Effect of Chloroaniline Isomerism on Inhibition of Methane Biosynthesis by the Methanogenic Bacteria

Aims: The present work aims to determine the toxicity of Chloroanilines isomers and evaluate the effect of Chloroanilines isomerism and intramolecular hydrogen bonds on inhibition of methane biosynthesis by the acetoclastic methanogenic bacteria.
Study Design: Anaerobic digestion of pig manure, anaerobic toxicity essay, Effect of the isomerism (functional groups position) on inhibition of methane biosynthesis by the methanogenic bacteria), Correlation of the methanogenic toxicity (IC50) with Chloroanilines boiling point.
Place and Duration of Study: Department of Chemistry, University of Kinshasa, DR Congo, between April 2011 and March 2012.
Methodology: The toxicity to acetoclastic methanogenic bacteria was performed with the standard method of serum bottles; digested pig manure was utilized as inoculums and acetate as substrate. The methane gas volume produced was measured by serum bottles liquid displacement systems (Mariotte flask system).

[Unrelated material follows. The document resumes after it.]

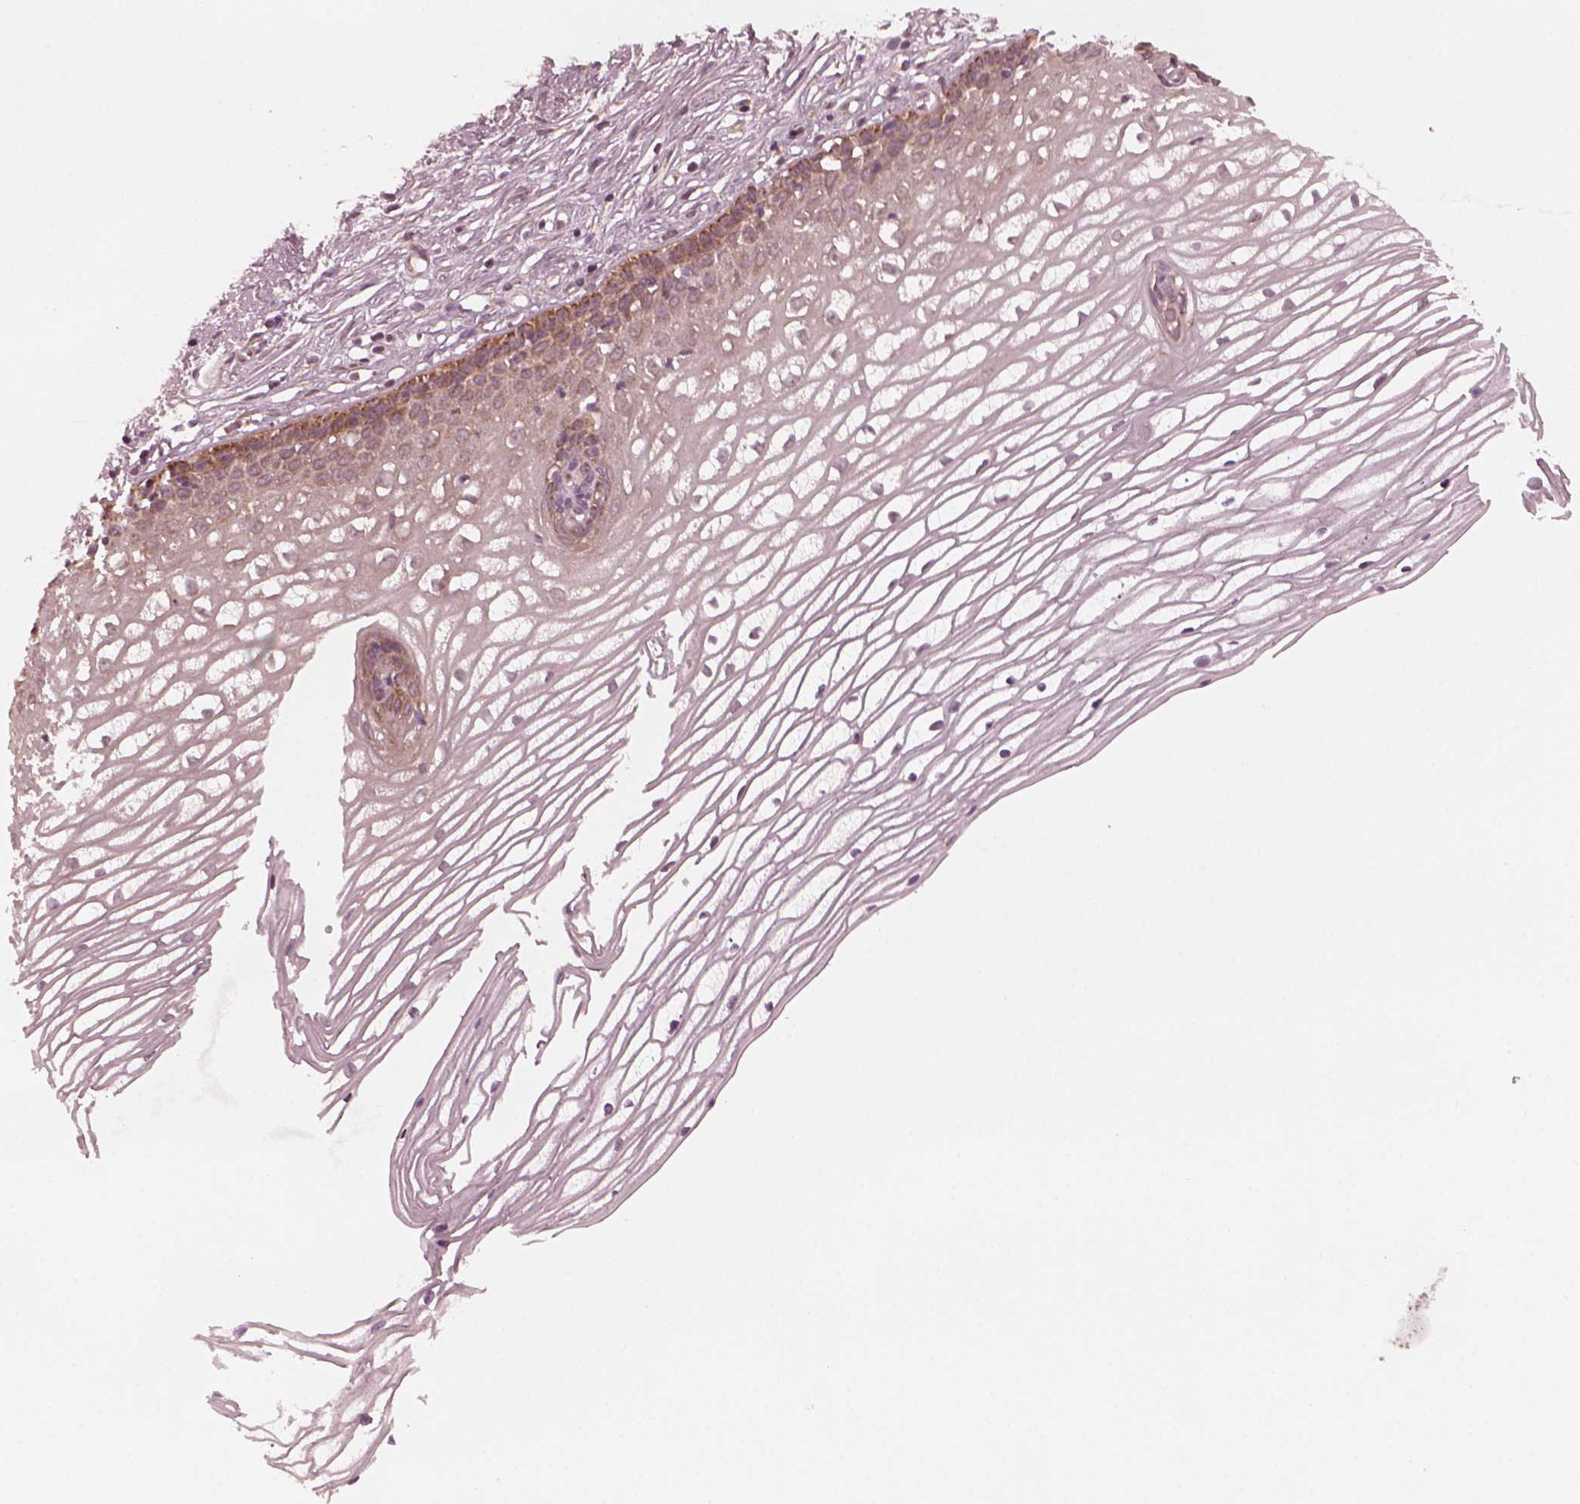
{"staining": {"intensity": "weak", "quantity": ">75%", "location": "cytoplasmic/membranous"}, "tissue": "cervix", "cell_type": "Glandular cells", "image_type": "normal", "snomed": [{"axis": "morphology", "description": "Normal tissue, NOS"}, {"axis": "topography", "description": "Cervix"}], "caption": "Protein expression analysis of normal cervix exhibits weak cytoplasmic/membranous staining in approximately >75% of glandular cells.", "gene": "FAF2", "patient": {"sex": "female", "age": 40}}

Results: The obtained results indicate there are relationships between the isomerism of Chloroanilines and their inhibitory effects on methanogenic bacteria. The various isomers of Chloroaniline have toxicities which are different from 51.00; 539.78 and 787.47 mg / l respectively for the ortho, meta and para-Chloroaniline. One can notice that the o-Chloroaniline IC50 value is 10.43 and 15.44 times more toxic than meta and para Chloroaniline respectively. Contrary to all predictions, it is more toxic than benzene. This behavior can be explained by the formation of a strong hydrogen bond between the electronegative chlorine atom (-Cl) and amino group (-NH2) in o-Chloroaniline in ortho position of aromatic ring. The formation of this intramolecular bond decreases the steric hindrance of this isomer and increases its mobility (diffusion coefficient) to the cell membrane). A significant linear correlation was found between the IC50 values of Chloroanilines isomers and their boiling temperatures.
Conclusion: The results obtained in this paper indicate that some relationships exist between the isomerism (functional groups position) of Chloroanilines and their inhibitory effects on methane biosynthesis by the methanogenic bacteria. The formation of a very strong intramolecular hydrogen bonds between chlorine atom and amine group renders ortho Chloroaniline very toxic than the others tested Chloroaniline isomers.